Cependant, la question des déplacements de personnes ne doit en effet pas faire oublier que la dynamique urbaine est fondée sur l’échange et donc aussi les déplacements de marchandises.
Si la circulation des poids lourds à l’intérieur des agglomérations reste généralement inférieure à 20 %, par contre les déplacements, dont la finalité est au moins en partie le transport des marchandises, sont beaucoup plus nombreux. Là encore, la question de la place des plates-formes multimodales en Île-de-France doit être abordée, y compris sur des investissements de capacités par le fret.

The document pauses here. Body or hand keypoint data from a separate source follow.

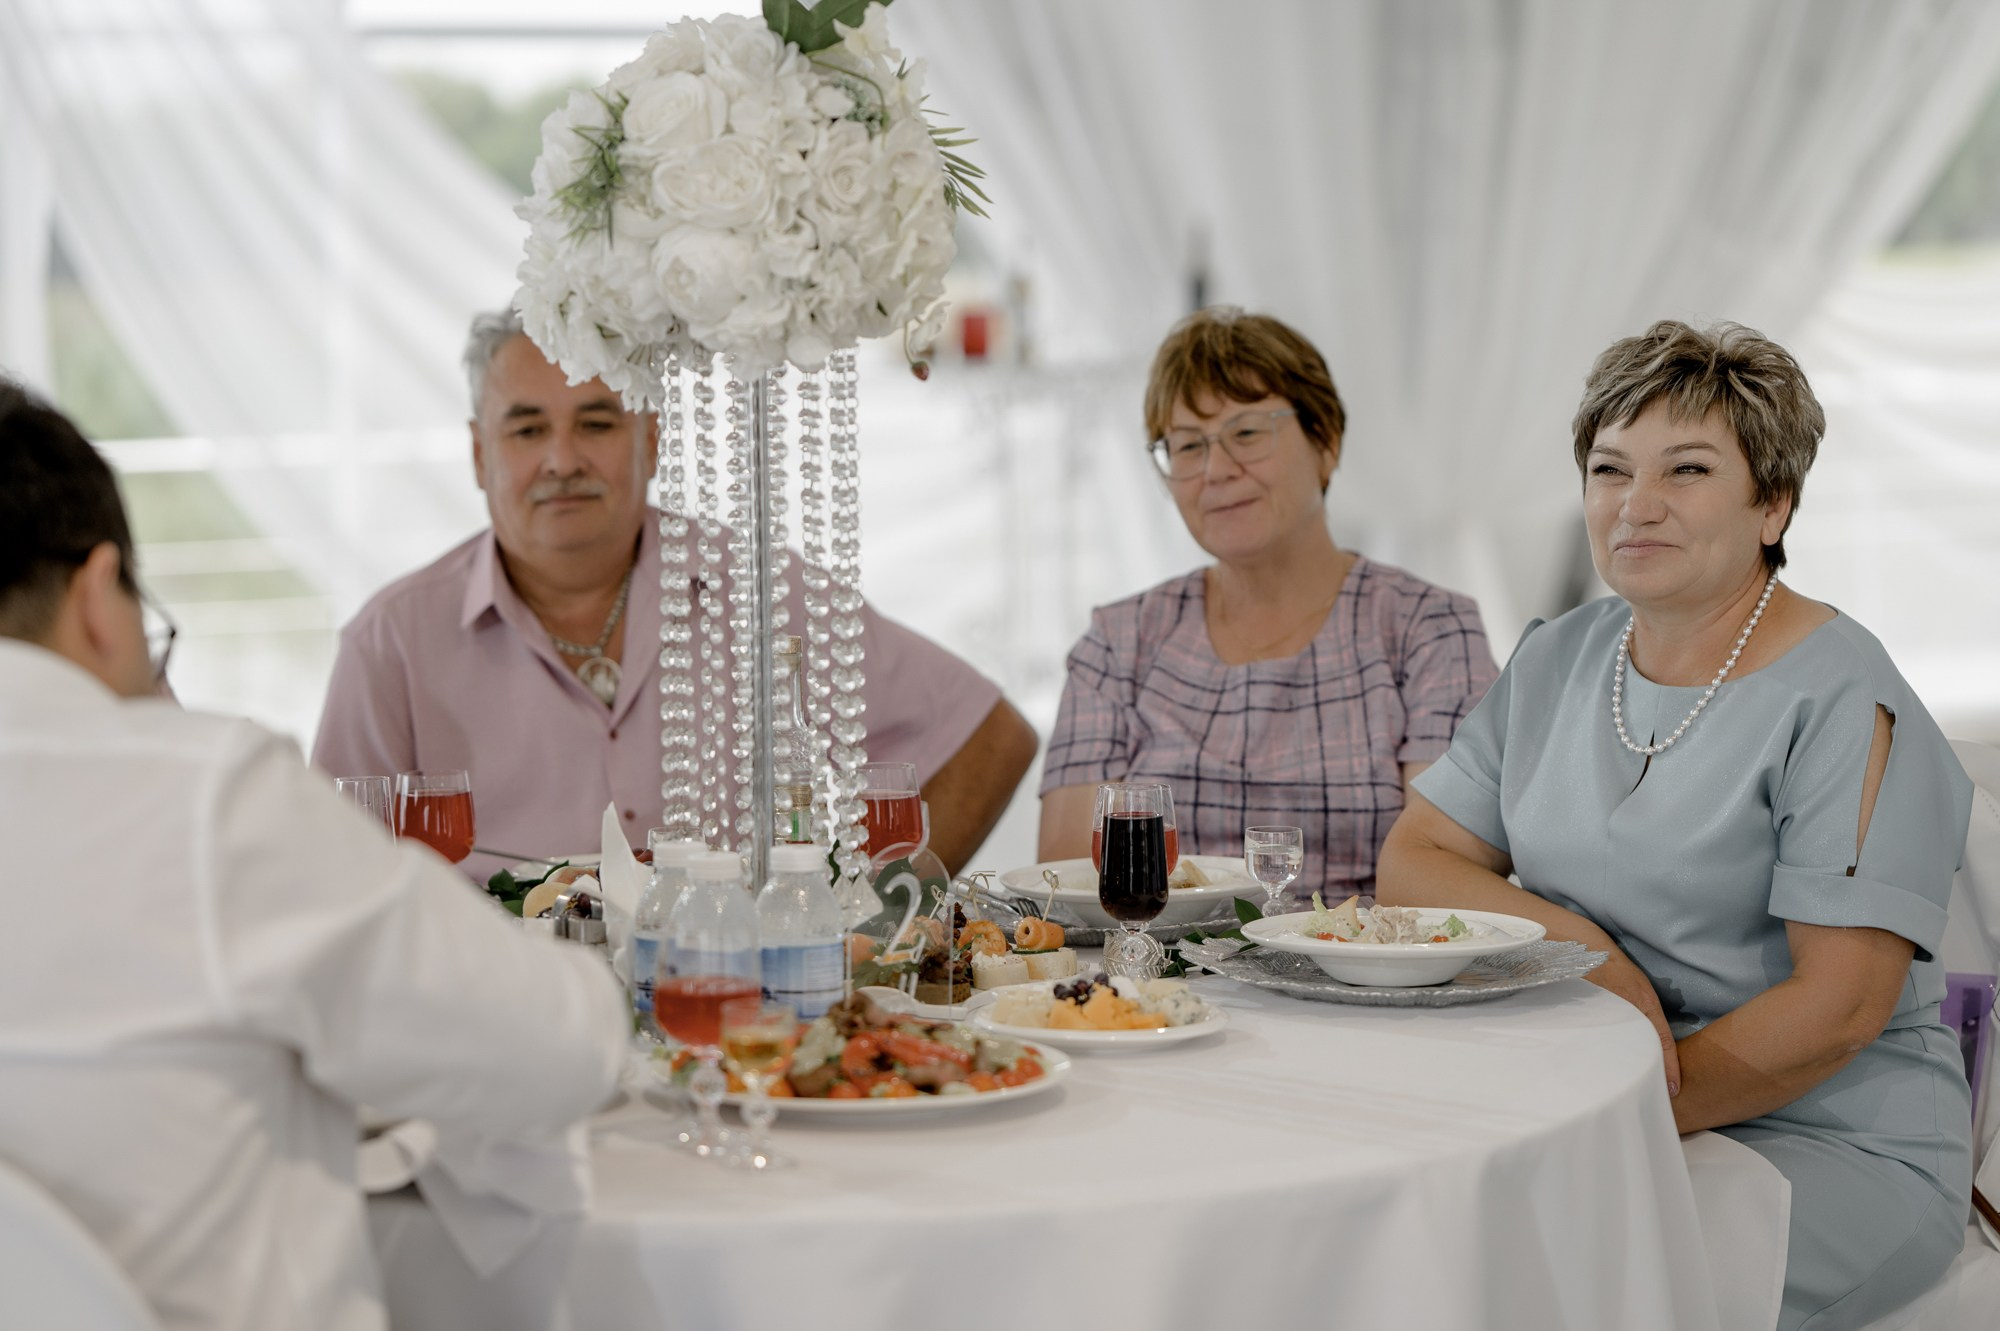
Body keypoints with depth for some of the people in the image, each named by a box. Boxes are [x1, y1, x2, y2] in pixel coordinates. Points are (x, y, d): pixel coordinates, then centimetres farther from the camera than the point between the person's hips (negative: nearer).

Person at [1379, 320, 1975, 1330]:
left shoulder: (1843, 706, -10)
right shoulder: (1555, 664, 11)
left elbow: (1839, 1007, -16)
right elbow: (1411, 866, 8)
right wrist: (1581, 943, -10)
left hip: (1829, 1142, -5)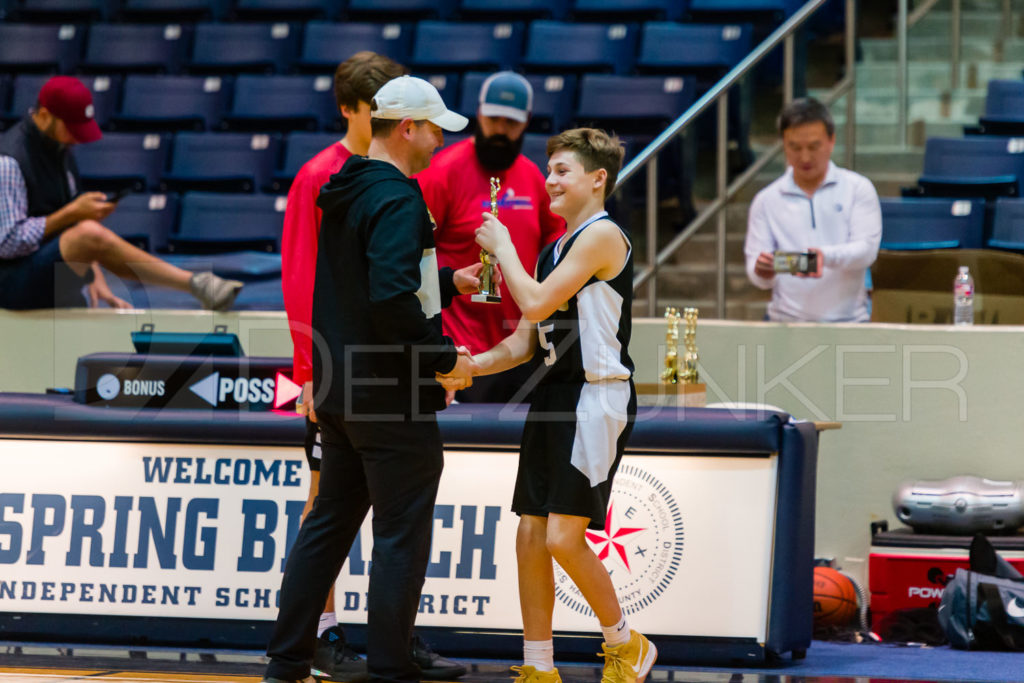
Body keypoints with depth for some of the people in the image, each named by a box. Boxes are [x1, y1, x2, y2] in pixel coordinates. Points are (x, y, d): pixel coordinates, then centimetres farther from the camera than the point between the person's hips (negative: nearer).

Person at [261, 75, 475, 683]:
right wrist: (445, 359, -16)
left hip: (339, 389, 9)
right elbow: (393, 300, -27)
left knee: (329, 523, 15)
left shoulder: (341, 192, 11)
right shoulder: (397, 200, -17)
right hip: (393, 399, -9)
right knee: (402, 536, -1)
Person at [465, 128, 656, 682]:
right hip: (553, 396, 9)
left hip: (595, 397, -9)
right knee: (531, 535, 5)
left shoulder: (603, 235, -11)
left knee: (564, 538, -11)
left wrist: (501, 246, -4)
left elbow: (536, 303, -17)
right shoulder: (555, 249, 17)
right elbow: (526, 340, 19)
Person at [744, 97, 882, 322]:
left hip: (848, 320, -1)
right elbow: (756, 272, 8)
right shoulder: (766, 201, 11)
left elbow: (866, 249, -3)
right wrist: (763, 273, -17)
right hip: (786, 320, 1)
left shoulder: (858, 188, 8)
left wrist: (826, 257, -23)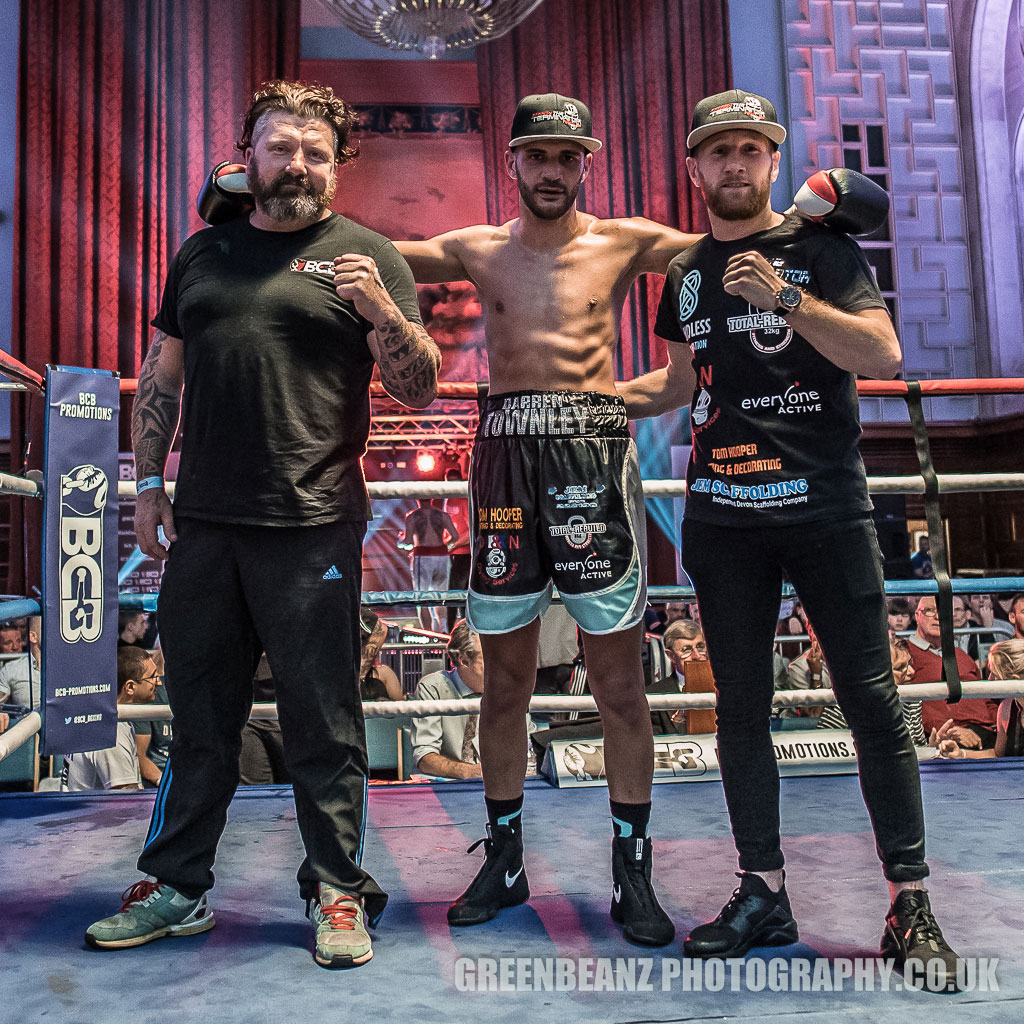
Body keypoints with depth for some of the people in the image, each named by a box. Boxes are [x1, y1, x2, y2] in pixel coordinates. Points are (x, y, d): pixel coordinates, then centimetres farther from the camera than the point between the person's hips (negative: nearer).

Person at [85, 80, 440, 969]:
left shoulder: (367, 257, 4)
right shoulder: (202, 253, 16)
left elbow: (420, 389, -2)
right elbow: (160, 378, 19)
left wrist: (384, 313, -19)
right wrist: (149, 485, 12)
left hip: (313, 527, -4)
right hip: (203, 524, 5)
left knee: (323, 720, 3)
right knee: (199, 713, 14)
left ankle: (338, 890, 18)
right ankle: (176, 887, 28)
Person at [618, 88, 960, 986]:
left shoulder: (821, 247, 2)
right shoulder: (685, 272, 14)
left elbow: (884, 354, -10)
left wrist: (786, 298, -19)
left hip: (824, 507, -3)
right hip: (722, 516, 4)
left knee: (872, 701, -2)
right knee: (740, 707, 7)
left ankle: (910, 901, 13)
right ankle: (764, 891, 20)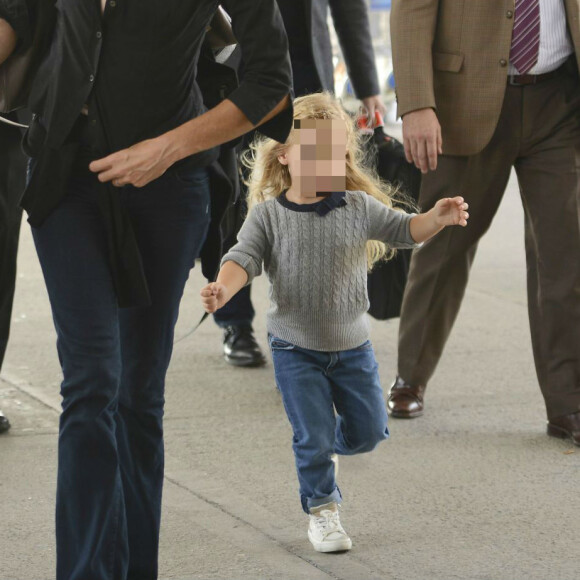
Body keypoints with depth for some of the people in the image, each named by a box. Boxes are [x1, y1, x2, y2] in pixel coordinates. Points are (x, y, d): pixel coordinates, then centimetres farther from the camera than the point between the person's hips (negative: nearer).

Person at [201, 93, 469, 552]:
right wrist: (222, 290, -37)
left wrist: (438, 217, -31)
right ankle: (322, 511, 14)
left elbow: (403, 230, -9)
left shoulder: (358, 208, -6)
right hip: (295, 348, -3)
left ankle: (330, 447, 41)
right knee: (314, 436, -4)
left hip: (352, 346, 3)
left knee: (369, 430, 10)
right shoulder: (268, 213, -10)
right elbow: (244, 258, -16)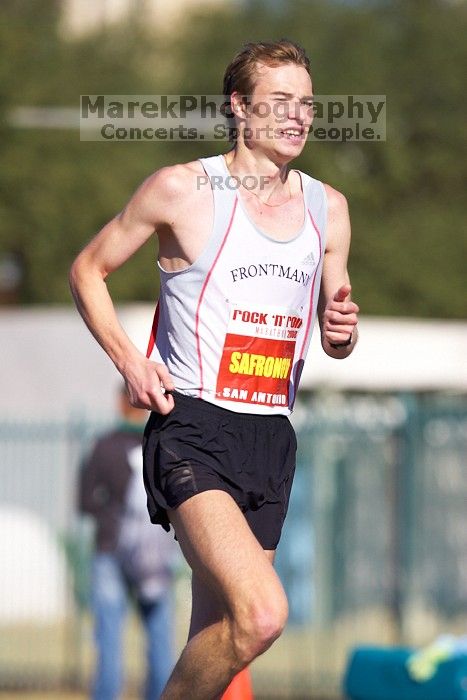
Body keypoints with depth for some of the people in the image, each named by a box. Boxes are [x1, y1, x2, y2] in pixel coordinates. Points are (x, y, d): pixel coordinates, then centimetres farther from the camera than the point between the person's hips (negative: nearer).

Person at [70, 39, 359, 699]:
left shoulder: (328, 207, 13)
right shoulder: (182, 188, -3)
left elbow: (335, 340, 23)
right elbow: (88, 270, 7)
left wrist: (343, 329, -2)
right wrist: (129, 360, -7)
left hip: (272, 439, 6)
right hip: (193, 428, -6)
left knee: (217, 636, 9)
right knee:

Je n’ai évidemment pas le temps matériel de développer ici cette question, mais il est clair qu’elle a trop longtemps été sous-estimée. Les règles d’urbanisme, en particulier d’urbanisme commercial, n’ont pas pris en compte les spécificités du fonctionnement des magasins, des marchés, des entreprises. Il faut donc là aussi changer progressivement cet état de chose, avec le double souci de valoriser les activités commerciales, et les fonctions économiques, et de les intégrer dans des plans d’ensemble de gestion des déplacements.
Comme vous le voyez, de nombreux chantiers sont ouverts. Nous avons du bel ouvrage à faire ensemble.
Je vous remercie, Monsieur le sénateur-maire, d’avoir organisé ce colloque et, vous tous, Mesdames et Messieurs, d’y avoir apporté votre contribution. Tout cet excellent travail contribuera à la réalisation de ce projet d’une ville plus humaine.